YOUR INSTRUCTIONS — Transcribe all of the data verbatim, please, and leave out its pictures.

───── INPUT FOR THIS TASK

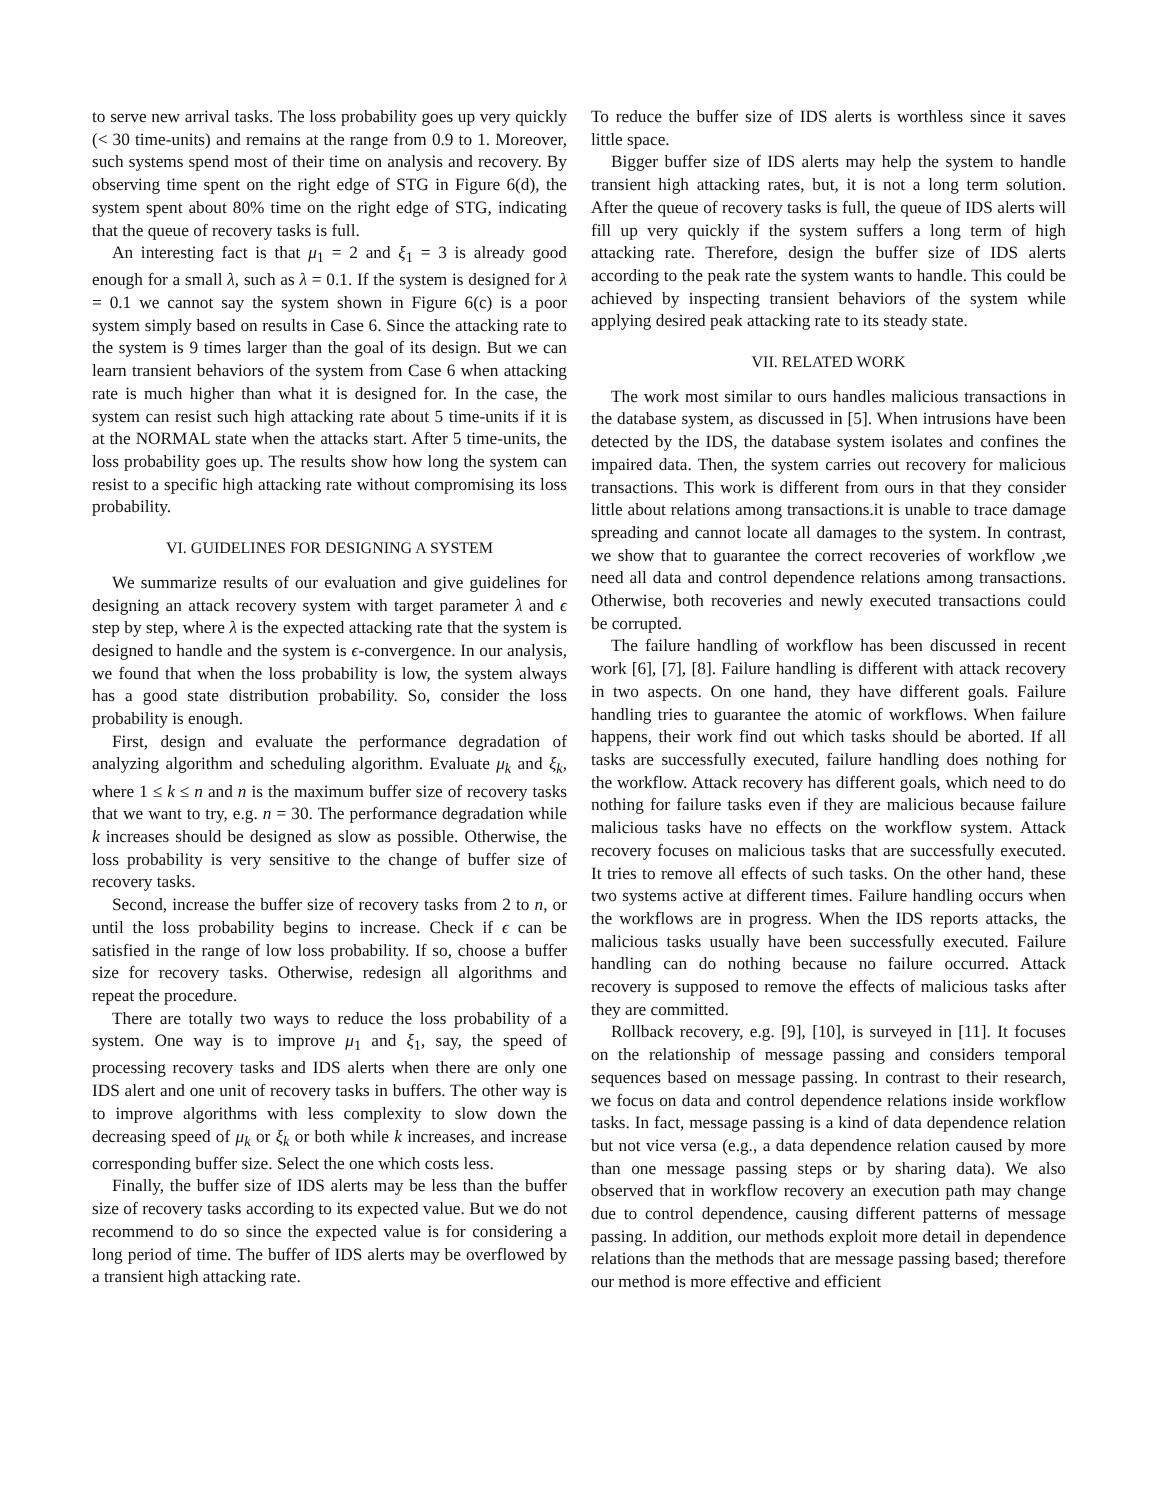to serve new arrival tasks. The loss probability goes up very quickly (< 30 time-units) and remains at the range from 0.9 to 1. Moreover, such systems spend most of their time on analysis and recovery. By observing time spent on the right edge of STG in Figure 6(d), the system spent about 80% time on the right edge of STG, indicating that the queue of recovery tasks is full.
An interesting fact is that μ<sub>1</sub> = 2 and ξ<sub>1</sub> = 3 is already good enough for a small λ, such as λ = 0.1. If the system is designed for λ = 0.1 we cannot say the system shown in Figure 6(c) is a poor system simply based on results in Case 6. Since the attacking rate to the system is 9 times larger than the goal of its design. But we can learn transient behaviors of the system from Case 6 when attacking rate is much higher than what it is designed for. In the case, the system can resist such high attacking rate about 5 time-units if it is at the NORMAL state when the attacks start. After 5 time-units, the loss probability goes up. The results show how long the system can resist to a specific high attacking rate without compromising its loss probability.
VI. GUIDELINES FOR DESIGNING A SYSTEM
We summarize results of our evaluation and give guidelines for designing an attack recovery system with target parameter λ and ϵ step by step, where λ is the expected attacking rate that the system is designed to handle and the system is ϵ-convergence. In our analysis, we found that when the loss probability is low, the system always has a good state distribution probability. So, consider the loss probability is enough.
First, design and evaluate the performance degradation of analyzing algorithm and scheduling algorithm. Evaluate μ<sub>k</sub> and ξ<sub>k</sub>, where 1 ≤ k ≤ n and n is the maximum buffer size of recovery tasks that we want to try, e.g. n = 30. The performance degradation while k increases should be designed as slow as possible. Otherwise, the loss probability is very sensitive to the change of buffer size of recovery tasks.
Second, increase the buffer size of recovery tasks from 2 to n, or until the loss probability begins to increase. Check if ϵ can be satisfied in the range of low loss probability. If so, choose a buffer size for recovery tasks. Otherwise, redesign all algorithms and repeat the procedure.
There are totally two ways to reduce the loss probability of a system. One way is to improve μ<sub>1</sub> and ξ<sub>1</sub>, say, the speed of processing recovery tasks and IDS alerts when there are only one IDS alert and one unit of recovery tasks in buffers. The other way is to improve algorithms with less complexity to slow down the decreasing speed of μ<sub>k</sub> or ξ<sub>k</sub> or both while k increases, and increase corresponding buffer size. Select the one which costs less.
Finally, the buffer size of IDS alerts may be less than the buffer size of recovery tasks according to its expected value. But we do not recommend to do so since the expected value is for considering a long period of time. The buffer of IDS alerts may be overflowed by a transient high attacking rate.
To reduce the buffer size of IDS alerts is worthless since it saves little space.
Bigger buffer size of IDS alerts may help the system to handle transient high attacking rates, but, it is not a long term solution. After the queue of recovery tasks is full, the queue of IDS alerts will fill up very quickly if the system suffers a long term of high attacking rate. Therefore, design the buffer size of IDS alerts according to the peak rate the system wants to handle. This could be achieved by inspecting transient behaviors of the system while applying desired peak attacking rate to its steady state.
VII. RELATED WORK
The work most similar to ours handles malicious transactions in the database system, as discussed in [5]. When intrusions have been detected by the IDS, the database system isolates and confines the impaired data. Then, the system carries out recovery for malicious transactions. This work is different from ours in that they consider little about relations among transactions.it is unable to trace damage spreading and cannot locate all damages to the system. In contrast, we show that to guarantee the correct recoveries of workflow ,we need all data and control dependence relations among transactions. Otherwise, both recoveries and newly executed transactions could be corrupted.
The failure handling of workflow has been discussed in recent work [6], [7], [8]. Failure handling is different with attack recovery in two aspects. On one hand, they have different goals. Failure handling tries to guarantee the atomic of workflows. When failure happens, their work find out which tasks should be aborted. If all tasks are successfully executed, failure handling does nothing for the workflow. Attack recovery has different goals, which need to do nothing for failure tasks even if they are malicious because failure malicious tasks have no effects on the workflow system. Attack recovery focuses on malicious tasks that are successfully executed. It tries to remove all effects of such tasks. On the other hand, these two systems active at different times. Failure handling occurs when the workflows are in progress. When the IDS reports attacks, the malicious tasks usually have been successfully executed. Failure handling can do nothing because no failure occurred. Attack recovery is supposed to remove the effects of malicious tasks after they are committed.
Rollback recovery, e.g. [9], [10], is surveyed in [11]. It focuses on the relationship of message passing and considers temporal sequences based on message passing. In contrast to their research, we focus on data and control dependence relations inside workflow tasks. In fact, message passing is a kind of data dependence relation but not vice versa (e.g., a data dependence relation caused by more than one message passing steps or by sharing data). We also observed that in workflow recovery an execution path may change due to control dependence, causing different patterns of message passing. In addition, our methods exploit more detail in dependence relations than the methods that are message passing based; therefore our method is more effective and efficient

──────────

ANSWER TO THE EXERCISE —
to serve new arrival tasks. The loss probability goes up very quickly (< 30 time-units) and remains at the range from 0.9 to 1. Moreover, such systems spend most of their time on analysis and recovery. By observing time spent on the right edge of STG in Figure 6(d), the system spent about 80% time on the right edge of STG, indicating that the queue of recovery tasks is full.
An interesting fact is that μ<sub>1</sub> = 2 and ξ<sub>1</sub> = 3 is already good enough for a small λ, such as λ = 0.1. If the system is designed for λ = 0.1 we cannot say the system shown in Figure 6(c) is a poor system simply based on results in Case 6. Since the attacking rate to the system is 9 times larger than the goal of its design. But we can learn transient behaviors of the system from Case 6 when attacking rate is much higher than what it is designed for. In the case, the system can resist such high attacking rate about 5 time-units if it is at the NORMAL state when the attacks start. After 5 time-units, the loss probability goes up. The results show how long the system can resist to a specific high attacking rate without compromising its loss probability.
VI. GUIDELINES FOR DESIGNING A SYSTEM
We summarize results of our evaluation and give guidelines for designing an attack recovery system with target parameter λ and ϵ step by step, where λ is the expected attacking rate that the system is designed to handle and the system is ϵ-convergence. In our analysis, we found that when the loss probability is low, the system always has a good state distribution probability. So, consider the loss probability is enough.
First, design and evaluate the performance degradation of analyzing algorithm and scheduling algorithm. Evaluate μ<sub>k</sub> and ξ<sub>k</sub>, where 1 ≤ k ≤ n and n is the maximum buffer size of recovery tasks that we want to try, e.g. n = 30. The performance degradation while k increases should be designed as slow as possible. Otherwise, the loss probability is very sensitive to the change of buffer size of recovery tasks.
Second, increase the buffer size of recovery tasks from 2 to n, or until the loss probability begins to increase. Check if ϵ can be satisfied in the range of low loss probability. If so, choose a buffer size for recovery tasks. Otherwise, redesign all algorithms and repeat the procedure.
There are totally two ways to reduce the loss probability of a system. One way is to improve μ<sub>1</sub> and ξ<sub>1</sub>, say, the speed of processing recovery tasks and IDS alerts when there are only one IDS alert and one unit of recovery tasks in buffers. The other way is to improve algorithms with less complexity to slow down the decreasing speed of μ<sub>k</sub> or ξ<sub>k</sub> or both while k increases, and increase corresponding buffer size. Select the one which costs less.
Finally, the buffer size of IDS alerts may be less than the buffer size of recovery tasks according to its expected value. But we do not recommend to do so since the expected value is for considering a long period of time. The buffer of IDS alerts may be overflowed by a transient high attacking rate.
To reduce the buffer size of IDS alerts is worthless since it saves little space.
Bigger buffer size of IDS alerts may help the system to handle transient high attacking rates, but, it is not a long term solution. After the queue of recovery tasks is full, the queue of IDS alerts will fill up very quickly if the system suffers a long term of high attacking rate. Therefore, design the buffer size of IDS alerts according to the peak rate the system wants to handle. This could be achieved by inspecting transient behaviors of the system while applying desired peak attacking rate to its steady state.
VII. RELATED WORK
The work most similar to ours handles malicious transactions in the database system, as discussed in [5]. When intrusions have been detected by the IDS, the database system isolates and confines the impaired data. Then, the system carries out recovery for malicious transactions. This work is different from ours in that they consider little about relations among transactions.it is unable to trace damage spreading and cannot locate all damages to the system. In contrast, we show that to guarantee the correct recoveries of workflow ,we need all data and control dependence relations among transactions. Otherwise, both recoveries and newly executed transactions could be corrupted.
The failure handling of workflow has been discussed in recent work [6], [7], [8]. Failure handling is different with attack recovery in two aspects. On one hand, they have different goals. Failure handling tries to guarantee the atomic of workflows. When failure happens, their work find out which tasks should be aborted. If all tasks are successfully executed, failure handling does nothing for the workflow. Attack recovery has different goals, which need to do nothing for failure tasks even if they are malicious because failure malicious tasks have no effects on the workflow system. Attack recovery focuses on malicious tasks that are successfully executed. It tries to remove all effects of such tasks. On the other hand, these two systems active at different times. Failure handling occurs when the workflows are in progress. When the IDS reports attacks, the malicious tasks usually have been successfully executed. Failure handling can do nothing because no failure occurred. Attack recovery is supposed to remove the effects of malicious tasks after they are committed.
Rollback recovery, e.g. [9], [10], is surveyed in [11]. It focuses on the relationship of message passing and considers temporal sequences based on message passing. In contrast to their research, we focus on data and control dependence relations inside workflow tasks. In fact, message passing is a kind of data dependence relation but not vice versa (e.g., a data dependence relation caused by more than one message passing steps or by sharing data). We also observed that in workflow recovery an execution path may change due to control dependence, causing different patterns of message passing. In addition, our methods exploit more detail in dependence relations than the methods that are message passing based; therefore our method is more effective and efficient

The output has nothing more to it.